_Work required_.
Count how many lines in the items contain the word "have", treating uppercase and lowercase as different. Give only the number.

_Data provided_.

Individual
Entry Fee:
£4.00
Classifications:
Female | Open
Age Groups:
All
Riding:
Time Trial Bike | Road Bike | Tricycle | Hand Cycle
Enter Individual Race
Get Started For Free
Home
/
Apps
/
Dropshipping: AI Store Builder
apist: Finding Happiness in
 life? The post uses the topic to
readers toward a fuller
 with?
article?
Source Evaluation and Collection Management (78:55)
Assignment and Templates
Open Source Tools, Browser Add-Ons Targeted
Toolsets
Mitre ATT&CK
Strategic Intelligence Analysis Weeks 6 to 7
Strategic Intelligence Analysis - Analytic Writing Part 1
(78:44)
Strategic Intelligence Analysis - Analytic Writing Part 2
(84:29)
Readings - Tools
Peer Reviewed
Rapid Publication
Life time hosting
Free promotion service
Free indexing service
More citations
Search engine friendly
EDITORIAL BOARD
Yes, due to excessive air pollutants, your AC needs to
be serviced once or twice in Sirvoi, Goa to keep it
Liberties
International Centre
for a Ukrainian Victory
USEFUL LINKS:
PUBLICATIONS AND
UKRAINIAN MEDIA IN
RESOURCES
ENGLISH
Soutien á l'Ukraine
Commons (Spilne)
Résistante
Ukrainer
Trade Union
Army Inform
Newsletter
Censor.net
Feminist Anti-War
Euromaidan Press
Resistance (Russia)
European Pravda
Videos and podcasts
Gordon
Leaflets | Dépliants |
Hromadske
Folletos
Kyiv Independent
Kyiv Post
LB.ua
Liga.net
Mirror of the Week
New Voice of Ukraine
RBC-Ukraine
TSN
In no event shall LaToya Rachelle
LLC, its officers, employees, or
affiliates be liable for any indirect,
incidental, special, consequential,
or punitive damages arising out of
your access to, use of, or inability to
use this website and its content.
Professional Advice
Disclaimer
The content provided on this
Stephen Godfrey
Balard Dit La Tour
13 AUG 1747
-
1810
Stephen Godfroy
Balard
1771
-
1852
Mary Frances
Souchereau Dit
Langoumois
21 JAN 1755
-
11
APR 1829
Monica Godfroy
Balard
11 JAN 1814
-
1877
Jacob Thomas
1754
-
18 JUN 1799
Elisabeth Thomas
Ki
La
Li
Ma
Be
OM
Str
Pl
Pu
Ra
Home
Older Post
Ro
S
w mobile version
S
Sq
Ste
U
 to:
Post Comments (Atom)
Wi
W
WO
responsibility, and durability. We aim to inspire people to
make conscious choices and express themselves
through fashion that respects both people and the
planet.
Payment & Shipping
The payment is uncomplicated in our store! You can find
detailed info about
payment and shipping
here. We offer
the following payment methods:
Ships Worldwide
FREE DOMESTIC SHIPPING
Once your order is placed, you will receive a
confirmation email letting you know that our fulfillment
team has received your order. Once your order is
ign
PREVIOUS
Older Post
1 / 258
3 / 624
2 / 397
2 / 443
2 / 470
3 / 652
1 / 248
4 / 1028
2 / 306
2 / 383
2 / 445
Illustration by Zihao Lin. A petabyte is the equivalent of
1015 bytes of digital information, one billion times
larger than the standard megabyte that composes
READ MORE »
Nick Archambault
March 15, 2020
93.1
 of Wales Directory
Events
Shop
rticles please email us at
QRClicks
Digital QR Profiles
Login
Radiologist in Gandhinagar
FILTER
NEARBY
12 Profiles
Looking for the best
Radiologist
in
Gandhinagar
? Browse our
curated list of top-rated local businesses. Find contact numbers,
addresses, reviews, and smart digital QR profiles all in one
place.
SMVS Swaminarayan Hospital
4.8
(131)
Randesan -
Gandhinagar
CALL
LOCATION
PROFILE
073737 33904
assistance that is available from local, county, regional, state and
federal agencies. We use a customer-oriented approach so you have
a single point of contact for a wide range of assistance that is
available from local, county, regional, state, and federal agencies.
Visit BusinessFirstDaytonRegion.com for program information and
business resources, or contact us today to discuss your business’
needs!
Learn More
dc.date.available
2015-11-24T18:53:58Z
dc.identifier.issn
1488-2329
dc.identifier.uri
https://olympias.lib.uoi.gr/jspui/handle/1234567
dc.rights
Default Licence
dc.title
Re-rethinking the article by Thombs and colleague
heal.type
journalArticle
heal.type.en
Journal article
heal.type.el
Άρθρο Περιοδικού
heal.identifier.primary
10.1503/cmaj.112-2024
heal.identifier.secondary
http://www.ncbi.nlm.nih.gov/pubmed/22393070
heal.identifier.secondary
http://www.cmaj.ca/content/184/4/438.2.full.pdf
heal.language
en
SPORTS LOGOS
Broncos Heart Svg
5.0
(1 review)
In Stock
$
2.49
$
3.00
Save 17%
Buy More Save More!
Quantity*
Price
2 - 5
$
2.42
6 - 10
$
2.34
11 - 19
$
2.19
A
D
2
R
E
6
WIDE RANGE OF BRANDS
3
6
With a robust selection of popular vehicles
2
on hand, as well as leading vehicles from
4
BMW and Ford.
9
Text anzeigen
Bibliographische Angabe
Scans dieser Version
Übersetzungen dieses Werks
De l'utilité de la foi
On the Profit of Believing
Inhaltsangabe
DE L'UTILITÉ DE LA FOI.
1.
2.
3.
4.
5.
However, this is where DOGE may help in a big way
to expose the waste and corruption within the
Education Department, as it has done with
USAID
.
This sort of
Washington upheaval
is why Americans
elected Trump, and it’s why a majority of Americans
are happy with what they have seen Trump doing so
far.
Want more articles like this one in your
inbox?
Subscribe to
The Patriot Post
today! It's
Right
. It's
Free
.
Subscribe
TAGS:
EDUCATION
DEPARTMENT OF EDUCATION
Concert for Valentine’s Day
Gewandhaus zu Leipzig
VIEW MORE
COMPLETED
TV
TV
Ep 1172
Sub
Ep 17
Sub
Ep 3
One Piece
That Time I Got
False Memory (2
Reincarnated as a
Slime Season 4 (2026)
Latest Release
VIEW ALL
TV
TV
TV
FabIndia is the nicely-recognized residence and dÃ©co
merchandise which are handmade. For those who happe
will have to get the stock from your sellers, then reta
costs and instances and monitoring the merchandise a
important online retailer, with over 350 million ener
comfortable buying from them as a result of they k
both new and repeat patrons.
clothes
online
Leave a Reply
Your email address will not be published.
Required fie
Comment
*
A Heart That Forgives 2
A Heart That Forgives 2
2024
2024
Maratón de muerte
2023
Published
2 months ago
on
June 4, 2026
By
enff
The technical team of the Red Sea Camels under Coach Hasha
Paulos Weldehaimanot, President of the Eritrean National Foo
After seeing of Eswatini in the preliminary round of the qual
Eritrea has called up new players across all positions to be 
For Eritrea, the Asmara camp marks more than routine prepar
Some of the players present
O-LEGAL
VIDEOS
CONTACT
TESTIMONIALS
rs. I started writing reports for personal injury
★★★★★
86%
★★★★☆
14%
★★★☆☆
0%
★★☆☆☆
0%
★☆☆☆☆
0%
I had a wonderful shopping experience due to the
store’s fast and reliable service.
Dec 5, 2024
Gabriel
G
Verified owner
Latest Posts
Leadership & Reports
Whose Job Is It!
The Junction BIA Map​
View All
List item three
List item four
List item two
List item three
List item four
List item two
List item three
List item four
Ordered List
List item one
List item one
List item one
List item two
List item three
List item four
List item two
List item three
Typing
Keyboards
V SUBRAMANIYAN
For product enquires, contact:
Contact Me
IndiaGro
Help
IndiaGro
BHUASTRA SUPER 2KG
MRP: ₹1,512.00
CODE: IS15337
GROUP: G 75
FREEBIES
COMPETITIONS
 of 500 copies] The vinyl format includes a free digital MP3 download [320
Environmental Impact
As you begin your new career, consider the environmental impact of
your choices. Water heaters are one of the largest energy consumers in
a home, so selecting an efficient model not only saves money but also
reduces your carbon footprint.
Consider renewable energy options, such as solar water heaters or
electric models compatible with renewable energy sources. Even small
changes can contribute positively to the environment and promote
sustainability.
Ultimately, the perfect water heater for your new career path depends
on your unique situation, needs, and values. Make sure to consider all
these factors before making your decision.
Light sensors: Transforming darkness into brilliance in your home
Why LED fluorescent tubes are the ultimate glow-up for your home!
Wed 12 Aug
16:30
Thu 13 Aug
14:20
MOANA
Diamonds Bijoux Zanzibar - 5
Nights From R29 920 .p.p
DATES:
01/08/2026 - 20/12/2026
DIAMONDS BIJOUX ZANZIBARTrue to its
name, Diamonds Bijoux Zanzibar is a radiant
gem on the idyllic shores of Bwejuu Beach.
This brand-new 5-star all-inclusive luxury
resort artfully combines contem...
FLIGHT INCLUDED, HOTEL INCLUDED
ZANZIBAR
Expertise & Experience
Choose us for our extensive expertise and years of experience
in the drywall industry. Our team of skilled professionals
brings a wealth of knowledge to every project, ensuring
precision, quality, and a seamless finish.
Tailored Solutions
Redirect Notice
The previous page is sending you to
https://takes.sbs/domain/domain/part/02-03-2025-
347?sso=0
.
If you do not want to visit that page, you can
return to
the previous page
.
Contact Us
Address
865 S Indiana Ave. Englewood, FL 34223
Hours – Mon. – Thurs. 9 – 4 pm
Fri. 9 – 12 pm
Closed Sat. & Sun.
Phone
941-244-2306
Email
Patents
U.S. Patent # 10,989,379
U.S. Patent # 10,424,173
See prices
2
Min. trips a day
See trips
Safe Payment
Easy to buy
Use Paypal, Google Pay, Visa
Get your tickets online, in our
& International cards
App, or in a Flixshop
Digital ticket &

_Answer to the exercise_.
3